Last week the European beverage maker Diageo announced a partnership with Thinfilm Electronics that will add flexible, NFC-tagged labels to its drinks bottles. Each label is coded with un-alterable information about the bottle it’s attached to: what kind of beverage it contains, when and where it was produced, and URLs or other tags that can link to content on the web or in a mobile app.
Thinfilm’s tags can even detect whether the bottle has been opened, thanks to a weak point in the circuit that breaks when the cap is removed.
Suppliers, shipping companies, retailers and customers can use NFC readers to scan the tag’s embedded data, tracking its progress from the production line to the bar or dinner table and building up a cloud-based history of that particular bottle. The tags can also point consumers to drink recipes and other content relevant to the product or brand.

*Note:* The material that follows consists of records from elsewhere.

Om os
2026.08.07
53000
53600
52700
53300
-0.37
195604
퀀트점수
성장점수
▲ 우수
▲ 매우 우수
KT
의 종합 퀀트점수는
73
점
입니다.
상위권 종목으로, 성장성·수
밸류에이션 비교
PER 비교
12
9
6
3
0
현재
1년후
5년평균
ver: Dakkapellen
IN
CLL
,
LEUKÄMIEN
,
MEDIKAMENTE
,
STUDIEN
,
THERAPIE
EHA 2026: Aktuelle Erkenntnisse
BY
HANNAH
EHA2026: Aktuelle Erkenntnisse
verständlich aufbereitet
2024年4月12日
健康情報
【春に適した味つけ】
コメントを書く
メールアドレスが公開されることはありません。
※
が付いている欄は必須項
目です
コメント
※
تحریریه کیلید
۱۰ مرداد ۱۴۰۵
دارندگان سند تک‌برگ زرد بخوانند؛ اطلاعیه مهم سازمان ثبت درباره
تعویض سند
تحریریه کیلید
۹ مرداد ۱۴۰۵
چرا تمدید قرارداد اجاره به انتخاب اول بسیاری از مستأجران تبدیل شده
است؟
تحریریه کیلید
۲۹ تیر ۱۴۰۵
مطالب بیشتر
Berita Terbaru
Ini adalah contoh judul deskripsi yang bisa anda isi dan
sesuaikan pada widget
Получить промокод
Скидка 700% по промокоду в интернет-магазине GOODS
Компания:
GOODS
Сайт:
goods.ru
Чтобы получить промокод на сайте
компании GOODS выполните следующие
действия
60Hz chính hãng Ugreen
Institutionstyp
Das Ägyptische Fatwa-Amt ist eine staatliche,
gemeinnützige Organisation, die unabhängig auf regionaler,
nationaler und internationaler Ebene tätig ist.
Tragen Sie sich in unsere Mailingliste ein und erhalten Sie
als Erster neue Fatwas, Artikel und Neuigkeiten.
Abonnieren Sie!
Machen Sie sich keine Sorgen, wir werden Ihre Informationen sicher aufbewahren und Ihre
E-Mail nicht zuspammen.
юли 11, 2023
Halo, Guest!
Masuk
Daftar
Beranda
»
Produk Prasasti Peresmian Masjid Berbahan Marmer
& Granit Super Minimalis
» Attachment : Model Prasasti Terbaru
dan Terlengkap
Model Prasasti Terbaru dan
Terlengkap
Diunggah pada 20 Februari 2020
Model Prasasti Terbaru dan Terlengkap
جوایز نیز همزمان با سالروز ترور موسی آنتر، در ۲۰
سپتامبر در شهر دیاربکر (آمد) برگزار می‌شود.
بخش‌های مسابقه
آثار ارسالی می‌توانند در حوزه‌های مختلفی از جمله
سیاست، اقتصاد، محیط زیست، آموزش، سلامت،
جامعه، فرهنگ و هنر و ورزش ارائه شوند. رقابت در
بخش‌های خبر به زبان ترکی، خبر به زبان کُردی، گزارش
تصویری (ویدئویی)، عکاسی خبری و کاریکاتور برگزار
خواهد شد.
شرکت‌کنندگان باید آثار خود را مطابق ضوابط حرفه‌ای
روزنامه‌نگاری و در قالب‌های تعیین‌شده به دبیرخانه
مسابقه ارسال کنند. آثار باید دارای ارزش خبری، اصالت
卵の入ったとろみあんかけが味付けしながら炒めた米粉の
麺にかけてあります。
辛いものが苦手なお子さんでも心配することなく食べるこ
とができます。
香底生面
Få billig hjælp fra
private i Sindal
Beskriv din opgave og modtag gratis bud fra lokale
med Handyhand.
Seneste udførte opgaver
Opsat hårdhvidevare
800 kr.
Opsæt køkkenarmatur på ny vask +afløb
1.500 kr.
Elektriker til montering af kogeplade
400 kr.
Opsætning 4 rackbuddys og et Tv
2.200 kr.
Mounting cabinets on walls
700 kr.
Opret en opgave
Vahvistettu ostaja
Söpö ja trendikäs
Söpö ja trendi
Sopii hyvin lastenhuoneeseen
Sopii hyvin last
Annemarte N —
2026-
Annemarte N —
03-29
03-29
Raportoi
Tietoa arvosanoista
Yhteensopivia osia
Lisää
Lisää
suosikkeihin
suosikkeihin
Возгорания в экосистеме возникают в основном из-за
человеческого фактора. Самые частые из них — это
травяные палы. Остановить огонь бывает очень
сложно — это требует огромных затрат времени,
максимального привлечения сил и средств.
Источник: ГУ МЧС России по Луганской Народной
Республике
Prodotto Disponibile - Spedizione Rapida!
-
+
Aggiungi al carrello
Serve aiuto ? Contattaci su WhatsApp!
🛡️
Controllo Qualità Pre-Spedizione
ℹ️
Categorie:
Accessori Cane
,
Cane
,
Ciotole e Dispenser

NFC is a “passive” technology — the tags do not broadcast and contain no batteries, instead relying on a magnetic field generated by the reader device to create a flow of electricity through the circuit. Because a reader has to be within inches of a tag to access its data, NFC is a relatively secure alternative to radio-based beacons that use Bluetooth or other wireless protocols. It also flips the usual image of beacons bombarding users with offers of digital content by making the interaction more user-directed, which could appeal to privacy-conscious consumers.
Diageo’s new Thinfilm-labeled bottle is on display this week at the Mobile World Congress in Barcelona.